§ Exercise passage

Billy Williamson

Personal information
- Full name: William David Williamson
- Date of birth: 29 September 1952 (age 73)
- Place of birth: Dumfries, Scotland
- Height: 5 ft 11 in (1.80 m)
- Position: Left back

Youth career
- 1969–1970: Kirkconnel F.C.

Senior career*
- Years: Team / Apps / (Gls)
- 1971–1977: Aberdeen / 95 / (18)
- 1977: Dundee United / 11 / (1)
- 1977–1981: Dundee / 88 / (22)
- 1981–1983: Brisbane Lions / 61 / (22)
- 1983–1988: North Star
- Total:  / 255+ / (73+)

= Billy Williamson (footballer, born 1952) =

Scottish footballer

William Davidson Williamson (born 29 September 1952) is a Scottish former professional footballer who played as a winger for Aberdeen, Dundee United and Dundee. Williamson played in two Scottish League Cup Finals, winning the trophy once.

== Career ==
Williamson was born in Dumfries. He scored 25 goals in what he played for Kirkconnel F.C. in the 1969–70 season.

Williamson joined Aberdeen in 1969. In 1975 he scored a hat-trick for Aberdeen in a 3–2 win against Celtic when playing at the time in midfield. He became only the second player at the time to score three or more goals in a single game playing for Aberdeen against Celtic, following in the footsteps of George Hamilton. Williamson picked up a winners medal from the 1976 Scottish League Cup Final 2–1 victory against Celtic. In his 92 league appearances he scored 19 goals.

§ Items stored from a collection

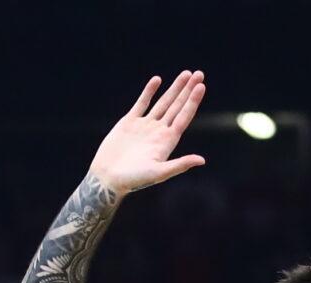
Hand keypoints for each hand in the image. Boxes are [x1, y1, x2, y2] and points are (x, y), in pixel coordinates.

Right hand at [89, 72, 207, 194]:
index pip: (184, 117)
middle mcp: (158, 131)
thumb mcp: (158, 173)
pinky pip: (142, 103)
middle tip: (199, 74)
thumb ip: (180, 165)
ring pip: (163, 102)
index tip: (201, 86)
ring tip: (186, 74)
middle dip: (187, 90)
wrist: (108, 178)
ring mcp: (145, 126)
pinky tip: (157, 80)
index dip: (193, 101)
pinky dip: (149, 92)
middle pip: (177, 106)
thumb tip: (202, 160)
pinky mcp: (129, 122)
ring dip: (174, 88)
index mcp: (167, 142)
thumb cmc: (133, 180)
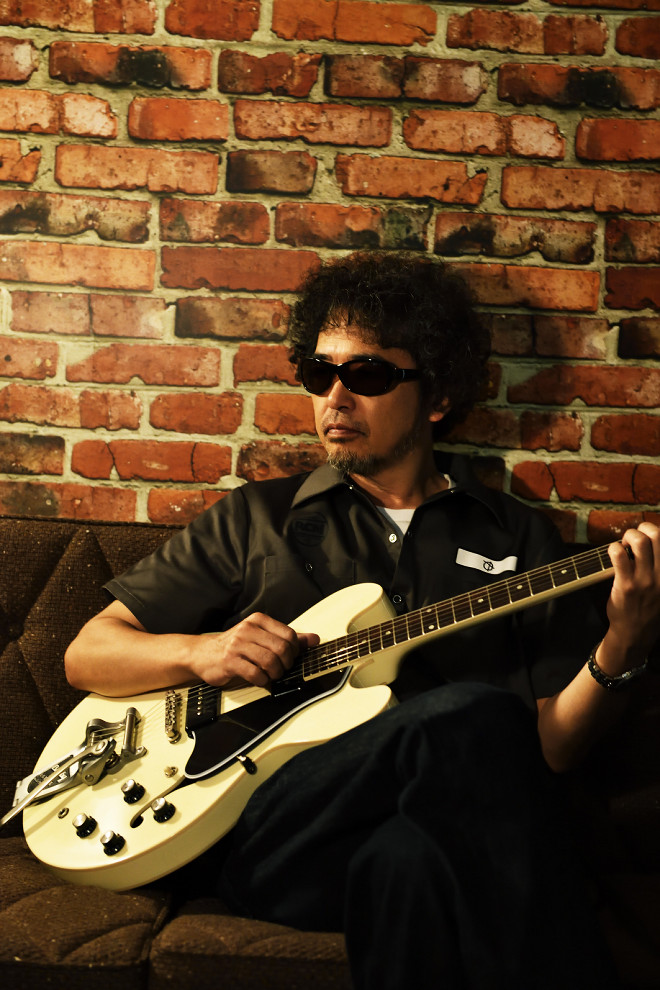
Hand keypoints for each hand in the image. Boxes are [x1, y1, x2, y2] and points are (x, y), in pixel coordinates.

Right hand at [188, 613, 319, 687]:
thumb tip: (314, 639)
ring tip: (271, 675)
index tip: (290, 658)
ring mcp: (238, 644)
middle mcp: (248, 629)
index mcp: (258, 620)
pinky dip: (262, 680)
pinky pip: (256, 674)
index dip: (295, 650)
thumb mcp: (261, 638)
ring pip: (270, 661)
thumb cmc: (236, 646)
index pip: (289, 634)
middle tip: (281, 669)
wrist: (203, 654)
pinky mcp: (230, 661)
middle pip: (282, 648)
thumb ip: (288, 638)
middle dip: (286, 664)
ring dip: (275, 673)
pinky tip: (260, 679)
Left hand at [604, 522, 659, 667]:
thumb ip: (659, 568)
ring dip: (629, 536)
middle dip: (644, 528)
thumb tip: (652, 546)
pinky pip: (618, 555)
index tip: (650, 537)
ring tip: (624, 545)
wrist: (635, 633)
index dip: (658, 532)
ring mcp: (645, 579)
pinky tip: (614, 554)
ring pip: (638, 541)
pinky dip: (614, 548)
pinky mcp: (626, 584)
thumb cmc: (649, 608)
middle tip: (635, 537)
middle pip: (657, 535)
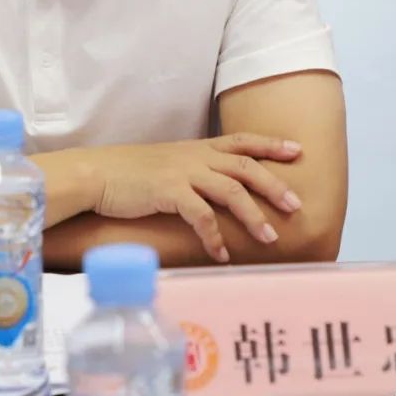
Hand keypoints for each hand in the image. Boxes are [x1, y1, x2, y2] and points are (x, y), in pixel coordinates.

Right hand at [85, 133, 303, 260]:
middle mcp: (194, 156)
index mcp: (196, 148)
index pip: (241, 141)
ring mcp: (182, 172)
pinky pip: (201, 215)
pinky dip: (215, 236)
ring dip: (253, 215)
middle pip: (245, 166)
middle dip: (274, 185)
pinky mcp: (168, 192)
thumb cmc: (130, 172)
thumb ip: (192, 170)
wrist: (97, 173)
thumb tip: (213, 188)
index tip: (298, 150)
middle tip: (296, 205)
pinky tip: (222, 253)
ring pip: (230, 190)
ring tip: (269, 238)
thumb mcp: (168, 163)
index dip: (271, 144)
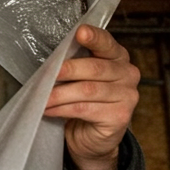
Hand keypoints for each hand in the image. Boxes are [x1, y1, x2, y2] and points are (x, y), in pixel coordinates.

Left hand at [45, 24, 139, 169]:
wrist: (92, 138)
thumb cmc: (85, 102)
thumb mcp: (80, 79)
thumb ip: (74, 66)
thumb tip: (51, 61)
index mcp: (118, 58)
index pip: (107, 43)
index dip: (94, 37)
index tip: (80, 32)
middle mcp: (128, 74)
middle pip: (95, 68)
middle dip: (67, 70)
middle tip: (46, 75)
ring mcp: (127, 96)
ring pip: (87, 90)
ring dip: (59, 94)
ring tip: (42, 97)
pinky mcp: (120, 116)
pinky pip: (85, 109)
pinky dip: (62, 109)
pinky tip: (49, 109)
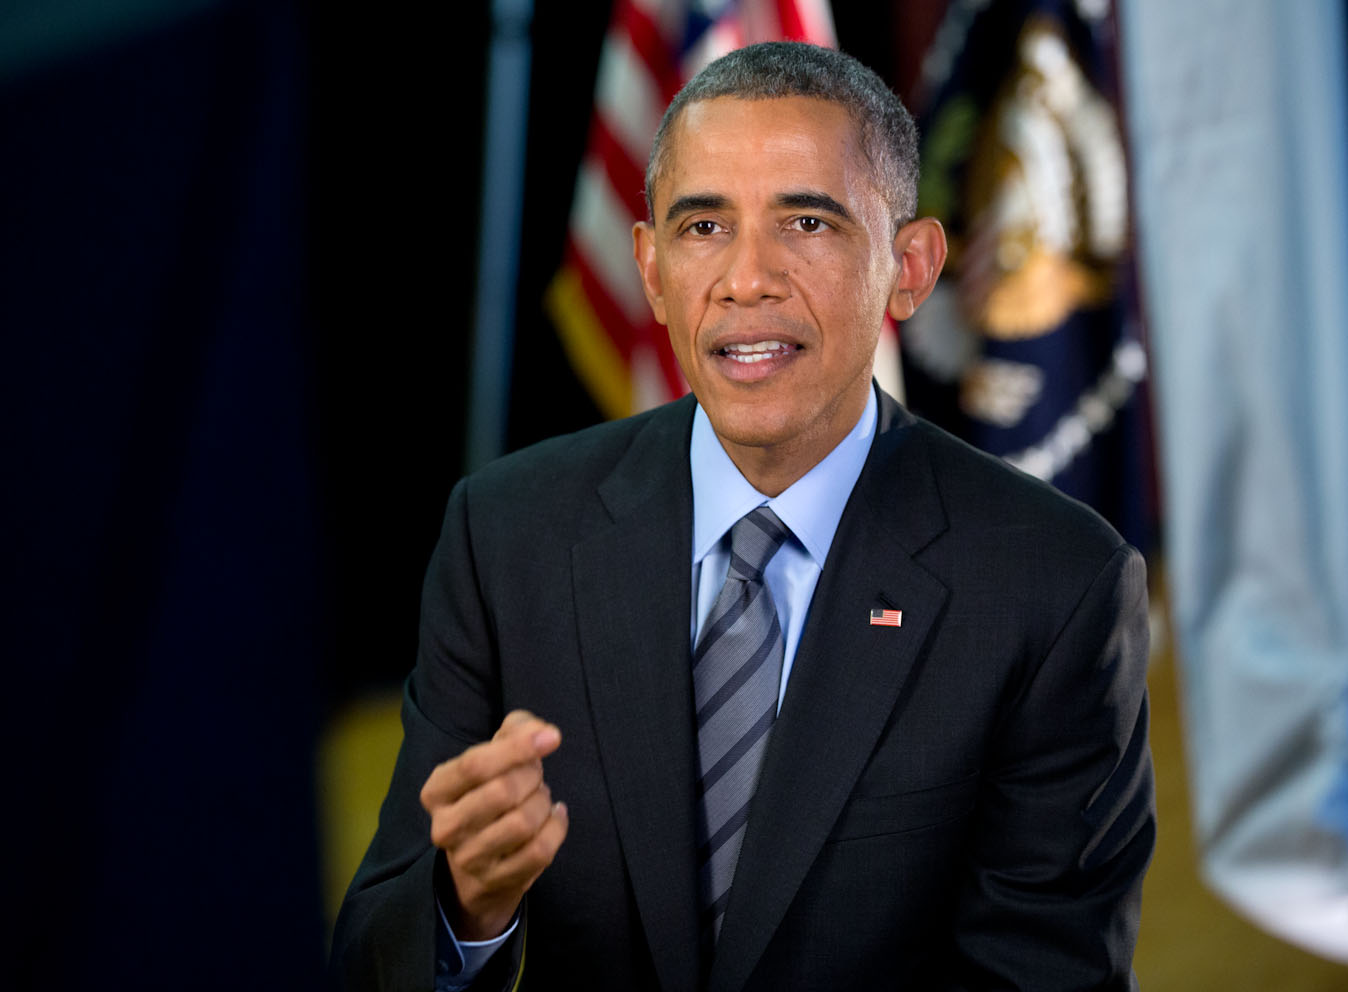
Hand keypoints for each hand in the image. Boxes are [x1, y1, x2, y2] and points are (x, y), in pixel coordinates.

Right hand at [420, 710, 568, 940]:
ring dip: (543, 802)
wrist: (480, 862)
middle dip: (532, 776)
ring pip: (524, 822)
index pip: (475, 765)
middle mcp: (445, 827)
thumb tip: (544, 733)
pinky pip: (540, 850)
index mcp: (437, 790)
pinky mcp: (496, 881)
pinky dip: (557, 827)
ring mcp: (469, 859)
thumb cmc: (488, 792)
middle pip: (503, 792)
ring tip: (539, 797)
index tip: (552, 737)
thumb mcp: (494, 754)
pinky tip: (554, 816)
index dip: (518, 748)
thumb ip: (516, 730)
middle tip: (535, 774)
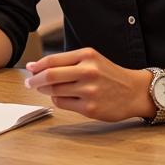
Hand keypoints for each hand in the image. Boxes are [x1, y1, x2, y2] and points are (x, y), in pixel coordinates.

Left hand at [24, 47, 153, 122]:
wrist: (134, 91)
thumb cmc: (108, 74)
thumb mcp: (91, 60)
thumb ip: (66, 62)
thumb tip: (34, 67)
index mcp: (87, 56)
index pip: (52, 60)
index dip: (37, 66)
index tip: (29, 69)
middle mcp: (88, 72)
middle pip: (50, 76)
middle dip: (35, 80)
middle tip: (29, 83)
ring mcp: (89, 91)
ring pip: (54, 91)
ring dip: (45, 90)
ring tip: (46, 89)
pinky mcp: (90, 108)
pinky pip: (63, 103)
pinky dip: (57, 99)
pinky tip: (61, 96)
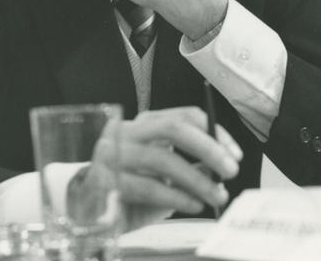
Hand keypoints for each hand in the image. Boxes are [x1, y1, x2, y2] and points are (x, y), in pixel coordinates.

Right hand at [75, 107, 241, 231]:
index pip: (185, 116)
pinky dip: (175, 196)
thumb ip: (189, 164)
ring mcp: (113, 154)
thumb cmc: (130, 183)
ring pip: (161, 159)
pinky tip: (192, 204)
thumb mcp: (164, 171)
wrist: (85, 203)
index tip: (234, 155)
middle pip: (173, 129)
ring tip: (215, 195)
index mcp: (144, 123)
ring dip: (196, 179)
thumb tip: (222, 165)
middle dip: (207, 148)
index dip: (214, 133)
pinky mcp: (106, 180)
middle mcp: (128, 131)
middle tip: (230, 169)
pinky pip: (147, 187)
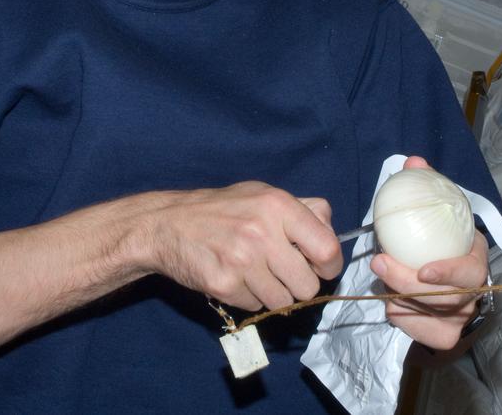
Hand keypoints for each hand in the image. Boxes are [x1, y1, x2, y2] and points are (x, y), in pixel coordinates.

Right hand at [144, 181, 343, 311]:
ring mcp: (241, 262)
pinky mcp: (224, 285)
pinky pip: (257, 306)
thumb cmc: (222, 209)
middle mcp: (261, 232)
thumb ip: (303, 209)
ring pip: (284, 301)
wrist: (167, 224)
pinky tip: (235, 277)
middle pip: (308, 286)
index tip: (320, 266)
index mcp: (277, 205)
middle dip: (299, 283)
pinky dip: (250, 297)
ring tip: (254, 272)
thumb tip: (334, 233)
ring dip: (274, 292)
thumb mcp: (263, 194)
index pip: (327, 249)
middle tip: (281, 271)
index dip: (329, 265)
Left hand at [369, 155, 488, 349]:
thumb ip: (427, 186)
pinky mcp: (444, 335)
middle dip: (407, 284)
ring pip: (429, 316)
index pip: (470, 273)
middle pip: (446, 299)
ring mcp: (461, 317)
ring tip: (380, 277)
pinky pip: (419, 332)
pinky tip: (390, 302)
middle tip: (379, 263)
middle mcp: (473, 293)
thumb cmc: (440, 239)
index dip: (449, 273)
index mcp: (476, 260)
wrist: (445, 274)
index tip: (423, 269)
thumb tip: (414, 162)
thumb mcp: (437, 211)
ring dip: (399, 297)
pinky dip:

§ Problem details
Please copy the part of the Billy Williamson text above from "Scottish footballer" to "the trophy once.", word for word.

§ Worked solution
Scottish footballer

William Davidson Williamson (born 29 September 1952) is a Scottish former professional footballer who played as a winger for Aberdeen, Dundee United and Dundee. Williamson played in two Scottish League Cup Finals, winning the trophy once.